As you state later, it can help to reboot and try-again. Sometimes it can take a few scrubs to finnally get the job done. Sometimes due possibly to ordering changes, sometimes maybe due to hardware flakiness. It may very well be worth power cycling in the hope the pool mounts rw and then attempt more scrubs. I’m assuming a redundant btrfs raid level here such as > 0.

This is where I’m hoping a follow up scrub can help, but that does depend on achieving a rw mount of course. And is probably best done only once you have nothing more to looks, i.e. you’ve got off, via read only mount, all you can.

An important element here is the version of Rockstor you are using. Our prior CentOS variant has a much older btrfs stack and there have been years of improvements made in the mean time. Very much worth trying to import this pool into a Rockstor 4 instance as this is now ‘Built on openSUSE’, Leap 15.2 as it goes. You didn’t specify which version this machine is running. But that’s definitely worth a try to get the improved capabilities of the newer kernel and btrfs userland tools.

I would agree that you have a dead or failing drive here.

Yes, if raid1 and above. But this fail over operation only happens on a read failure. And for it to happen you drives have to honour a sane time out. Dead or dying drives don’t always do that. Take a look at the following outstanding issue we have re drive time out settings and their relevant to kernel time outs. In short the drive must give up before the kernel’s default kicks in. Otherwise you have a mall configured system that stands in the way of the raid ‘healing’ capabilities.

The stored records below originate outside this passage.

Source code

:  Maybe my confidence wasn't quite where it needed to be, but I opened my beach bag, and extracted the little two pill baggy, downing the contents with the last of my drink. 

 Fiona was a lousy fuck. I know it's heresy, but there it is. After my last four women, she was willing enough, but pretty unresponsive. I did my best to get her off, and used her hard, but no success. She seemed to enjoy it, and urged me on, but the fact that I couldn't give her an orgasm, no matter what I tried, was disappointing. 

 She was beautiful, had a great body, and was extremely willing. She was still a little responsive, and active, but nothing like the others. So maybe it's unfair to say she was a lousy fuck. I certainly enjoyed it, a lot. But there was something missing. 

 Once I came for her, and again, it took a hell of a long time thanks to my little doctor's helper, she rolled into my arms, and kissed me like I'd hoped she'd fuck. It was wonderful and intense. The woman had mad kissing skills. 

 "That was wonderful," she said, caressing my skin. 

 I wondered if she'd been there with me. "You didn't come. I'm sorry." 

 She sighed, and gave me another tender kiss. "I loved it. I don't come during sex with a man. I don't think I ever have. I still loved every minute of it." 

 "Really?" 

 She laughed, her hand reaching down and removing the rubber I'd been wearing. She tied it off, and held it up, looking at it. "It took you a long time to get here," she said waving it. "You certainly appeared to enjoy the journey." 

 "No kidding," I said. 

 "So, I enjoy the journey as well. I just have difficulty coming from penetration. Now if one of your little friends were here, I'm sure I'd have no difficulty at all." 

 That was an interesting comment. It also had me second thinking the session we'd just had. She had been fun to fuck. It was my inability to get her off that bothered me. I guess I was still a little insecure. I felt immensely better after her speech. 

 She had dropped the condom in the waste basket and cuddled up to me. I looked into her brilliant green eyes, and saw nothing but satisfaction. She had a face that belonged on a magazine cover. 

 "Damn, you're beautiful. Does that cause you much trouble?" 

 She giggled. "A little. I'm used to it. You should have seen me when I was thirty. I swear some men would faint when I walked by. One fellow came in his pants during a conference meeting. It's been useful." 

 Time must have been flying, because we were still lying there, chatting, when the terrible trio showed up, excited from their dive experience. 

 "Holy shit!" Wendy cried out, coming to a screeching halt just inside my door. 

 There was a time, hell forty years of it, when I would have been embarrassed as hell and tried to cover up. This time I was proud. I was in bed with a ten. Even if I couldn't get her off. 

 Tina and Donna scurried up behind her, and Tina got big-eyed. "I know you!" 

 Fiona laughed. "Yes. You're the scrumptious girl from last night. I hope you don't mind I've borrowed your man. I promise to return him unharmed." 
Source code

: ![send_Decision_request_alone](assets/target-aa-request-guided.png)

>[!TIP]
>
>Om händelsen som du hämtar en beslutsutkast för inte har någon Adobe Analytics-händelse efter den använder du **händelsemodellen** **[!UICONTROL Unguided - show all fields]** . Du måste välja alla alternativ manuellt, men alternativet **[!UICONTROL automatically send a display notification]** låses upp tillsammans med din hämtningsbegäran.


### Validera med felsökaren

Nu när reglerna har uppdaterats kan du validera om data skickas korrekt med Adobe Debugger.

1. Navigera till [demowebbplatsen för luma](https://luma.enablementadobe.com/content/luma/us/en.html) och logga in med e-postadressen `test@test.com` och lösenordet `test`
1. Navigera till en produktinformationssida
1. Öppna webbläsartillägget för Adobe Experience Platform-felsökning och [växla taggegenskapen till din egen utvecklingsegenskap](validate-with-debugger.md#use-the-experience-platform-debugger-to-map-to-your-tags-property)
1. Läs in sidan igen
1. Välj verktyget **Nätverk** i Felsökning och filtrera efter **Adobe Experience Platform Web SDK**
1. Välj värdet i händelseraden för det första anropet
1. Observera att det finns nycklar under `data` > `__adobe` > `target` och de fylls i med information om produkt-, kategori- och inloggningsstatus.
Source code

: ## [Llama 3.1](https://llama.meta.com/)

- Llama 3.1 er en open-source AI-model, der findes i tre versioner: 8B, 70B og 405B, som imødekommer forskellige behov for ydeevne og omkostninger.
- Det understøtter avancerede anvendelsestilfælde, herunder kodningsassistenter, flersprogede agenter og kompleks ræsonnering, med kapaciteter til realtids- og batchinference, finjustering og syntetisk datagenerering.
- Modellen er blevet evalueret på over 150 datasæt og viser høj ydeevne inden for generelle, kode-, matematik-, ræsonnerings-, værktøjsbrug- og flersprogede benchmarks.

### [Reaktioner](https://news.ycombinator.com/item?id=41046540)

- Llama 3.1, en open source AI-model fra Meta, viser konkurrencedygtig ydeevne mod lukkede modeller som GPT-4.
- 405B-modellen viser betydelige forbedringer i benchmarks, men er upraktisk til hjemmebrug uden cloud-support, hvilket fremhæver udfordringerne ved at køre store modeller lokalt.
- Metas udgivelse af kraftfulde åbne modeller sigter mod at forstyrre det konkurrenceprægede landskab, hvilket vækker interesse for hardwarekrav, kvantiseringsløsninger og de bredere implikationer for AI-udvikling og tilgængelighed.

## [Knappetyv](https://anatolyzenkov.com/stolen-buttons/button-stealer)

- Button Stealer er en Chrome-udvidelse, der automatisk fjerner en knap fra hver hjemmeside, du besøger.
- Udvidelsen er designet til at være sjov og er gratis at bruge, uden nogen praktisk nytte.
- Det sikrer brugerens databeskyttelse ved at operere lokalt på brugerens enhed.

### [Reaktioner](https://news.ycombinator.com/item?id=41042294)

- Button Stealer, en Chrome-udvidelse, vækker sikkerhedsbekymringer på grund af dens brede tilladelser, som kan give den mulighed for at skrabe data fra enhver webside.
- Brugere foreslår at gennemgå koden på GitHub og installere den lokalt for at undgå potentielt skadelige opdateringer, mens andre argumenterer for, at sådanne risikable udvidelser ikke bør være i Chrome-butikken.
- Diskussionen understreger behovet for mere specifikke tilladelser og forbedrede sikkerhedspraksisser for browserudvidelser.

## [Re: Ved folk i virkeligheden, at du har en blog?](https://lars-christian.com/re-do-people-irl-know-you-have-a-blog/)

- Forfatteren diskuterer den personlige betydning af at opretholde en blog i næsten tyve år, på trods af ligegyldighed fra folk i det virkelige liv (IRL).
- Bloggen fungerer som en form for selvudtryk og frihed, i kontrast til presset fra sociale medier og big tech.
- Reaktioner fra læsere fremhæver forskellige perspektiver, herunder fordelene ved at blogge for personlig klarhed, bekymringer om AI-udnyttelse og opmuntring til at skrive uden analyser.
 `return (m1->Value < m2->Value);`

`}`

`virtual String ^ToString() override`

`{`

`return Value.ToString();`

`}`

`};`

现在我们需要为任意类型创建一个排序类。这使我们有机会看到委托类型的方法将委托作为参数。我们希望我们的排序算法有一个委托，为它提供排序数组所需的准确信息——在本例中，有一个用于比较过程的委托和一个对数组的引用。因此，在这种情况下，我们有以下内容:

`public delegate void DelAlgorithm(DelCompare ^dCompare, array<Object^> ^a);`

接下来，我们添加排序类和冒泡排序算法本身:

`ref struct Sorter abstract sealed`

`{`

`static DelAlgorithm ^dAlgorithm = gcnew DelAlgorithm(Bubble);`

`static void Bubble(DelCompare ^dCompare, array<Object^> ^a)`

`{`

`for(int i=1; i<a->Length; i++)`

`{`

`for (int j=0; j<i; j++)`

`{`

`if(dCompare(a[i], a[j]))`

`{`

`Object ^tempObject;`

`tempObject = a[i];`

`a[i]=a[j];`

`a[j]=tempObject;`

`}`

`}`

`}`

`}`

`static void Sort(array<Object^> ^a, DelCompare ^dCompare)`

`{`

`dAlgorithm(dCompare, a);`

These time outs are the reason it is advisable to use NAS orientated drives. However may desktop drives have this setting capability but it’s not always configured by default to be appropriate.

https://github.com/rockstor/rockstor-core/issues/1177

Be sure to read all of that issues comments are some drives are known to hang when asked to reconfigure their time out settings.

Hope that helps.

Noggin · January 28, 2021, 1:17pm

Thanks @phillxnet

At the time of the last failure in December, I wiped all the drives, bought a fresh USB stick, and installed OpenSUSE based Rockstor. I also set up my pools such that the stuff I care a lot about (projects, tax information, photos, etc) are on a RAID1. Stuff I don’t care about much (ripped blu-rays, scraped youtube channels for the kids, etc) are on RAID5.

All of the drives are WD Red or White labels, TLER time reported as 7 seconds. They’re in a RAID5 (and I’m aware that RAID5 isn’t production ready). Luckily, rebooting always puts the pool into RW mode. Here’s my scrub status (emphasis added):

scrub status for 2207e565-5850-4e82-8e92-b3f5ae604cb1
scrub started at Thu Jan 28 06:14:19 2021 and was aborted after 00:08:24
total bytes scrubbed: 25.33GiB with 16 errors
error details: read=16
corrected errors: 0, uncorrectable errors: 16, unverified errors: 0

So a scrub doesn’t seem to fix it. This mirrors my experience when trying to scrub from the UI. But it also hasn’t dropped to RO as I can still touch files in the file system. I think the next step might be btrfs rescue chunk-recover /dev/sdd. However, I’ve read that this can result in files being “wrongly restored” so I’m leaning towards just restoring from offsite or just re-ripping. I have an rsync log which shows all of the files it couldn’t copy. I can just go through it and pick out any files I actually care about to restore or regenerate.

I swapped the cables between /dev/sdd and /dev/sdc. They swapped in Linux, and the errors reported in dmesg followed the physical drive. I think this suggests that it isn’t a cable issue, and it isn’t a bad connector on the motherboard. The next question is whether the drive is bad, or if it is simply a fubar’ed file system.

I have badblocks running a non-destructive test, but I had to force it as it thought /dev/sdd was mounted. umount /dev/sdd reported that it wasn’t mounted, lsof didn’t show any open files, so I forced it. I mean, it’s already corrupted, what do I have to lose? I just want to know if it is reliable.

Noggin · January 30, 2021, 3:42pm

Switched badblocks to a destructive test so it’d go faster. Completed a single pass (read and write) of badblocks and found no errors on any of the drives that were in the pool. Put the drives back into a pool and am currently restoring the data. Third time’s the charm?